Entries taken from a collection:
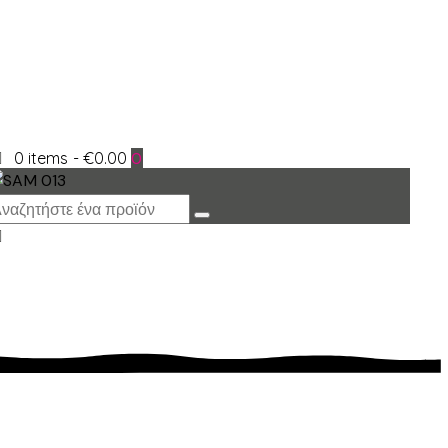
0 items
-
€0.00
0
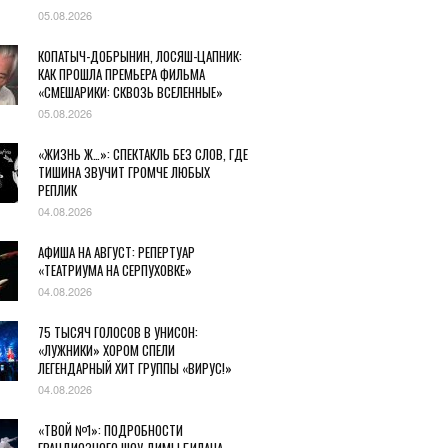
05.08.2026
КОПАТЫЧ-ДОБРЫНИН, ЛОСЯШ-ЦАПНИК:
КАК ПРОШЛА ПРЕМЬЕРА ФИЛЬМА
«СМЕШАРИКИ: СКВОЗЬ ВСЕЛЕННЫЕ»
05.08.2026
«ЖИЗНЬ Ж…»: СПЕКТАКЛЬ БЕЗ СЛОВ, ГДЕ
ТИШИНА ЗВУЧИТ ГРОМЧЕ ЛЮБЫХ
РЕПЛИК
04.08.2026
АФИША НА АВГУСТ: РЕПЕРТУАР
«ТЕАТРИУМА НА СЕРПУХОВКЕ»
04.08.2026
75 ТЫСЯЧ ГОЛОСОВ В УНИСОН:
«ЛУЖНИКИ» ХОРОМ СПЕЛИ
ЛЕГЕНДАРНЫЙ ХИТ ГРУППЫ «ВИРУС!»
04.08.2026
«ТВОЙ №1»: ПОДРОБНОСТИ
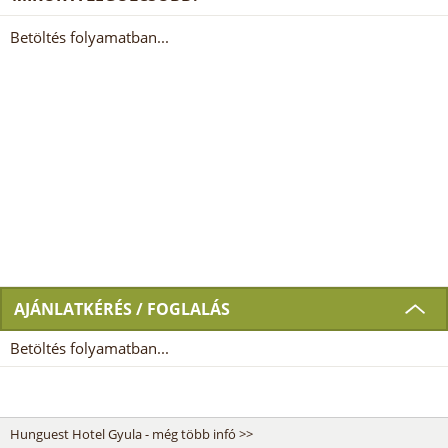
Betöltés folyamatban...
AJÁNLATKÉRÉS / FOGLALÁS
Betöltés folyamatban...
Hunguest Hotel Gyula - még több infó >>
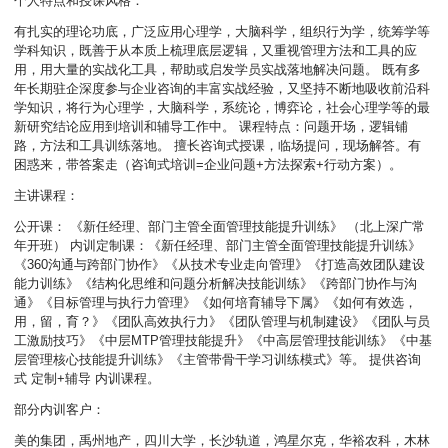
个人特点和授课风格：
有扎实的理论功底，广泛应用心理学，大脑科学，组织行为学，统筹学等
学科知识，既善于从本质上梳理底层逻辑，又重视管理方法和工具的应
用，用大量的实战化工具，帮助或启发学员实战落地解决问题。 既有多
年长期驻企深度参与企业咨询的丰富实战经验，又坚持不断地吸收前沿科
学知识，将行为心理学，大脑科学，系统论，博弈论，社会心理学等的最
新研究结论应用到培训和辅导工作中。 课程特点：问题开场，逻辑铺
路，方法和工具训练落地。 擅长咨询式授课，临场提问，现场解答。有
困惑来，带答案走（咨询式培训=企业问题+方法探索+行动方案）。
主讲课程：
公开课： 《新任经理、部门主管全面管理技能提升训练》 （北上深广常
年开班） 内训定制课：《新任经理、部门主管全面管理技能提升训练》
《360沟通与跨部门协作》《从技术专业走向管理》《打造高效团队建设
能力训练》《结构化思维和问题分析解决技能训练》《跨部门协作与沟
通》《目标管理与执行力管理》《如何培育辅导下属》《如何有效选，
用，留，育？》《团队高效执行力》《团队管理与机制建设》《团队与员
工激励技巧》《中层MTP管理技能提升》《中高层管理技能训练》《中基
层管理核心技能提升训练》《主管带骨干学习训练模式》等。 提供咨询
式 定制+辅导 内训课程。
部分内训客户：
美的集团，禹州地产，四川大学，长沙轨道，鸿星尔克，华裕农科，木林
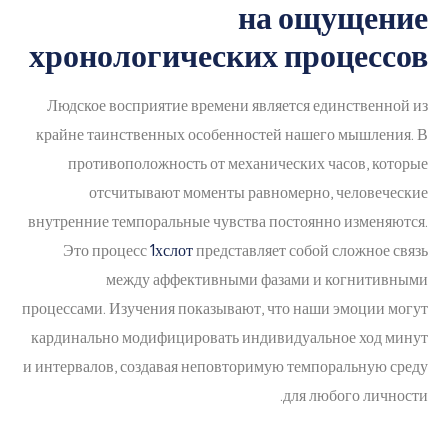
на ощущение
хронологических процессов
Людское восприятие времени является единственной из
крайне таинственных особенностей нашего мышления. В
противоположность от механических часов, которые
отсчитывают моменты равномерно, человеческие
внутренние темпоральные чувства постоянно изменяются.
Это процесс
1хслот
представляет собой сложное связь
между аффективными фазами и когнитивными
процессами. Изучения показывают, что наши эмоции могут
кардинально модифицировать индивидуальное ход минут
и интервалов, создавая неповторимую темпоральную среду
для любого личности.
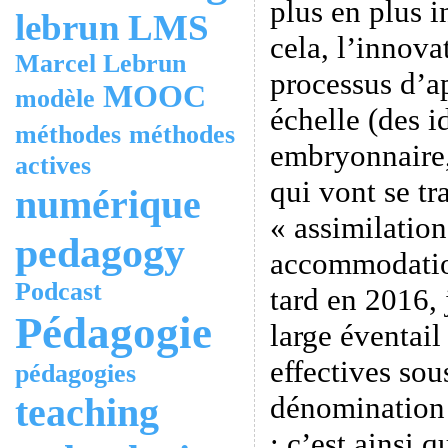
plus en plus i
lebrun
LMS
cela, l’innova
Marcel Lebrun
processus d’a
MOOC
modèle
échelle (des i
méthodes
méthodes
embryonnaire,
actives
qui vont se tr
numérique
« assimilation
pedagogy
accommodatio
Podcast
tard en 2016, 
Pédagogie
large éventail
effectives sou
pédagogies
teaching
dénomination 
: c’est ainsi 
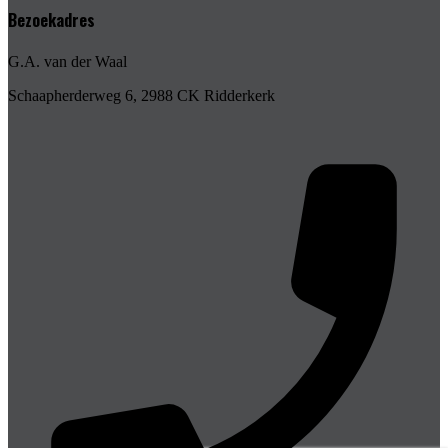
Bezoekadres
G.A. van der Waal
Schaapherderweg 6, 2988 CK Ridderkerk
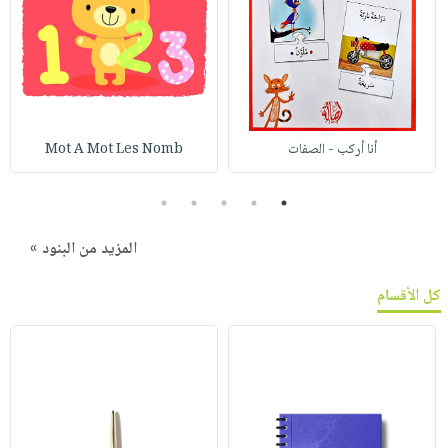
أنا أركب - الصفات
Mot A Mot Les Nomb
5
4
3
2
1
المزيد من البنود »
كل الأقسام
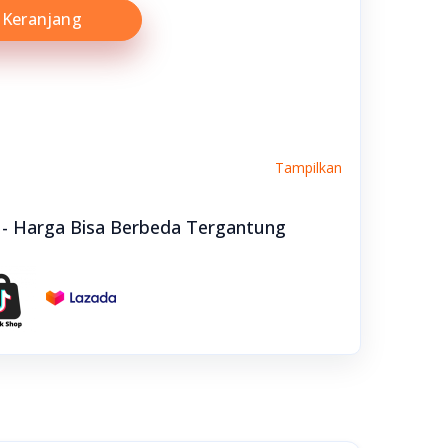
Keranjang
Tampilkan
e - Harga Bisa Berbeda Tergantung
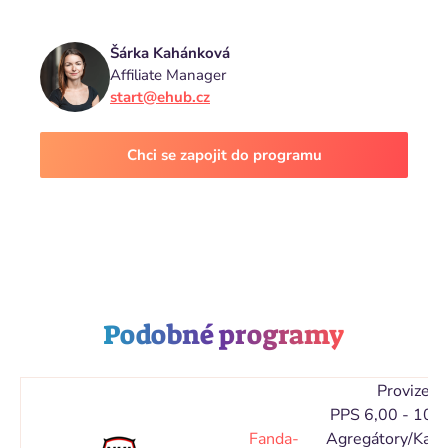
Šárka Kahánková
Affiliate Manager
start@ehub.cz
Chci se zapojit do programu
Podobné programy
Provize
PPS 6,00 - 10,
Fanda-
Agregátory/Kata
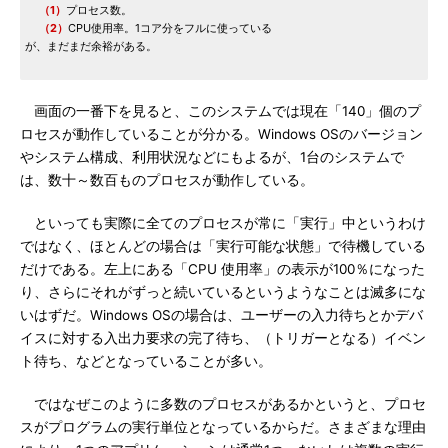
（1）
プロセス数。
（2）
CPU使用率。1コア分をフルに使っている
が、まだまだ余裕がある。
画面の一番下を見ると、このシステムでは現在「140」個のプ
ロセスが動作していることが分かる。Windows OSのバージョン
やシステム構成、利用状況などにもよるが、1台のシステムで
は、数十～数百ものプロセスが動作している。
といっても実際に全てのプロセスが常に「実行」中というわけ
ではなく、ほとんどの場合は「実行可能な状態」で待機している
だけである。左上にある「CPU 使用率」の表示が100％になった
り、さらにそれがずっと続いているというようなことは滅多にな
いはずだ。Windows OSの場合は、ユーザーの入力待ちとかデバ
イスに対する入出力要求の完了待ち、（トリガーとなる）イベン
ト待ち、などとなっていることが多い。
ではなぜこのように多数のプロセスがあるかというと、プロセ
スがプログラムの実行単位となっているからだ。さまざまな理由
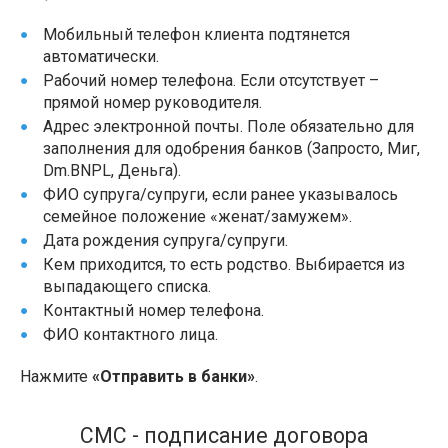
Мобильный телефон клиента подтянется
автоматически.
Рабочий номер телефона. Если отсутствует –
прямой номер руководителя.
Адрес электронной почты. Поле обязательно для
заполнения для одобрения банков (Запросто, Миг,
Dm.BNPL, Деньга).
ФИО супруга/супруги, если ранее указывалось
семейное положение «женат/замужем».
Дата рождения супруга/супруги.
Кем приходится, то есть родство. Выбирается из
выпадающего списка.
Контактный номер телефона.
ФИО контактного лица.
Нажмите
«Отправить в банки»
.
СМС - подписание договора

EXERCISE: Return the stretch of data that begins with the line showing "start@ehub.cz" and goes on through the line showing "といっても実際に全てのプロセスが常に「実行」中というわけ", exactly, with pictures removed.

OUTPUT BELOW:
start@ehub.cz
Chci se zapojit do programu
Podobné programy
Provize
PPS 6,00 - 10,
Fanda-
Agregátory/Kata
（1）
プロセス数。
（2）
CPU使用率。1コア分をフルに使っている
が、まだまだ余裕がある。
画面の一番下を見ると、このシステムでは現在「140」個のプ
ロセスが動作していることが分かる。Windows OSのバージョン
やシステム構成、利用状況などにもよるが、1台のシステムで
は、数十～数百ものプロセスが動作している。
といっても実際に全てのプロセスが常に「実行」中というわけ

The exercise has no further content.